* [The task] Return verbatim the data from the line containing "pose: elev=108.3 azim=247.6" up to and including the line containing "Dot at: (158, 196)".

* [Data section]
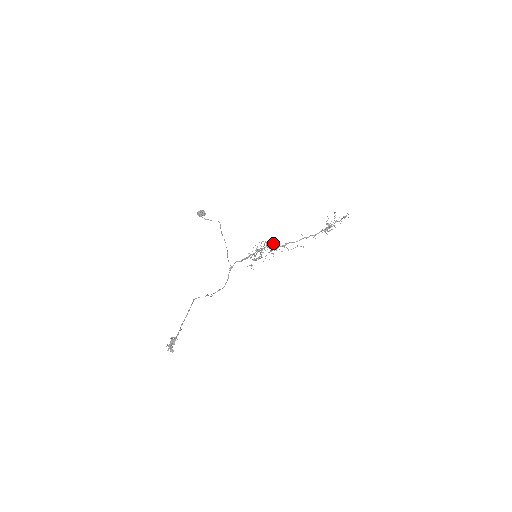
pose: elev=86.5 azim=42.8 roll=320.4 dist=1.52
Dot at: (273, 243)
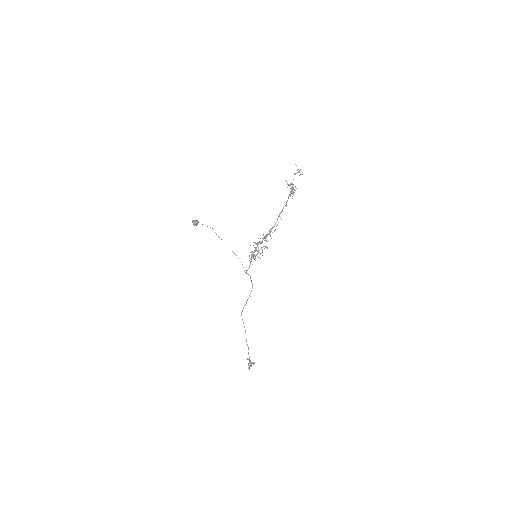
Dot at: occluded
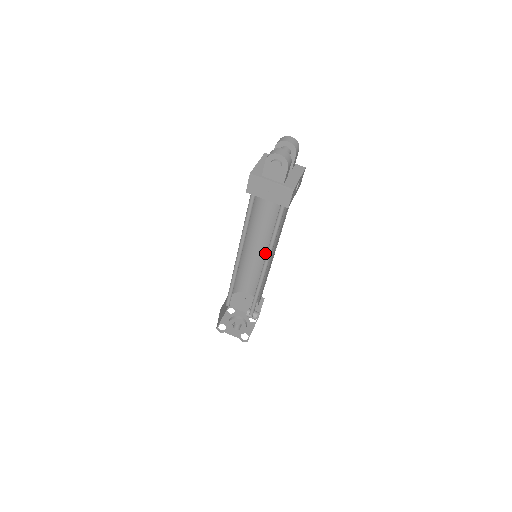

--

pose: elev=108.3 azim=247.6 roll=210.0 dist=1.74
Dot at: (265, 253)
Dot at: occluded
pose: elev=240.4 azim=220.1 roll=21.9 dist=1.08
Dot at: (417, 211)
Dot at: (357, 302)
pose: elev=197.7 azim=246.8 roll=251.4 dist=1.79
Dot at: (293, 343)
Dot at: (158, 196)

* [Expected answer]
pose: elev=108.3 azim=247.6 roll=210.0 dist=1.74
Dot at: (265, 253)
Dot at: occluded
pose: elev=240.4 azim=220.1 roll=21.9 dist=1.08
Dot at: (417, 211)
Dot at: (357, 302)
pose: elev=197.7 azim=246.8 roll=251.4 dist=1.79
Dot at: (293, 343)
Dot at: (158, 196)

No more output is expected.